Como hemos visto, mientras las cortinas del obturador estén abiertas, el sensor de imagen queda expuesto a la luz para formar la imagen.




Una consideración que debemos tomar al momento de disparar la cámara, es que, sin usar tripié y con velocidades lentas, las fotos pueden salir “movidas” debido a las vibraciones de la cámara, también, cuanto más largo sea el lente o mayor zoom usemos, mayor riesgo hay que las fotos salgan movidas.
Como regla básica, para disparar cámara en mano, es común utilizar la siguiente formula:
Velocidad de disparo = 1/Valor aproximado a la distancia focal del lente.

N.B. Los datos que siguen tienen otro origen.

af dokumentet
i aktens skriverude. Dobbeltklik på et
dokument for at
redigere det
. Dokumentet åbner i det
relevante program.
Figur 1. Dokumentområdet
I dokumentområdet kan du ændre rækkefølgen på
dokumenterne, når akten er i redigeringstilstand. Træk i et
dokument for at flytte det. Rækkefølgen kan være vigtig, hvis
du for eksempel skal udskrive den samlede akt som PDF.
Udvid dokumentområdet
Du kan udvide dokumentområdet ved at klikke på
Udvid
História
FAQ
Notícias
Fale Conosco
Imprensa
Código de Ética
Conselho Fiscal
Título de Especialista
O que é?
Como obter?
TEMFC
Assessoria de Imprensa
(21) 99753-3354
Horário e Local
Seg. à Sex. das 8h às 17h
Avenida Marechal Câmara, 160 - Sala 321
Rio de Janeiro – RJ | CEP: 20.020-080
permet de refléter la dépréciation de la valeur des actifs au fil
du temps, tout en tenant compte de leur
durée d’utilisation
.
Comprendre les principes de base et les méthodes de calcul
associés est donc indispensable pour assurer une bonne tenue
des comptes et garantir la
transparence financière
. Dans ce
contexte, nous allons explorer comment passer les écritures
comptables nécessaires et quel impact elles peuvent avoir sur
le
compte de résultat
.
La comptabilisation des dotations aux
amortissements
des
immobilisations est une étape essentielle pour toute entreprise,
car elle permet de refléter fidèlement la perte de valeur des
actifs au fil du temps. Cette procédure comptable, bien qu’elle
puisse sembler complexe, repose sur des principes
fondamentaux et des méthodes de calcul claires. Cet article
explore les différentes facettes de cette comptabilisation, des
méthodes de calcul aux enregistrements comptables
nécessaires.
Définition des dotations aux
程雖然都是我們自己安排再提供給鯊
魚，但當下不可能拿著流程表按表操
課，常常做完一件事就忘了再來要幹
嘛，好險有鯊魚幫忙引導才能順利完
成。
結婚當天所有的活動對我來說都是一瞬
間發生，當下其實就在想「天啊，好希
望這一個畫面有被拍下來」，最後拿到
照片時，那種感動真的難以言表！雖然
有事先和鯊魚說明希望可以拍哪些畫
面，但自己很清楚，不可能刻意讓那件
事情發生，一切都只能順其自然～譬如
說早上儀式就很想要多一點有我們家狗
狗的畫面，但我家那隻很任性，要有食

Así, si usamos un lente de 50 mm, la velocidad más lenta a usar será 1/60 seg. (no hay velocidad de obturación de 1/50 seg.) y si utilizamos un lente de 200 mm, la velocidad mínima recomendada es 1/250 seg. si necesitamos usar velocidades menores, entonces debemos de usar también un tripié.
Algunos modelos de cámaras EOS o PowerShot, pueden disparar a razón de 1/8000 seg. a estas velocidades es posible fotografiar cosas que el ojo no puede captar, ya que podemos “congelar” un movimiento rápido, por ejemplo una flecha al atravesar su objetivo o un ave a pleno vuelo
Por el otro lado, están las velocidades lentas, que permiten usar exposiciones largas, donde es posible “barrer” la imagen para dar sensación de movimiento, por ejemplo una autopista convertida en un desfile de luces de autos o la acción de algún deporte


En estas imágenes se observa como a una velocidad de obturación lenta el movimiento se registra y conforme se incrementa la velocidad de obturación, el movimiento se congela.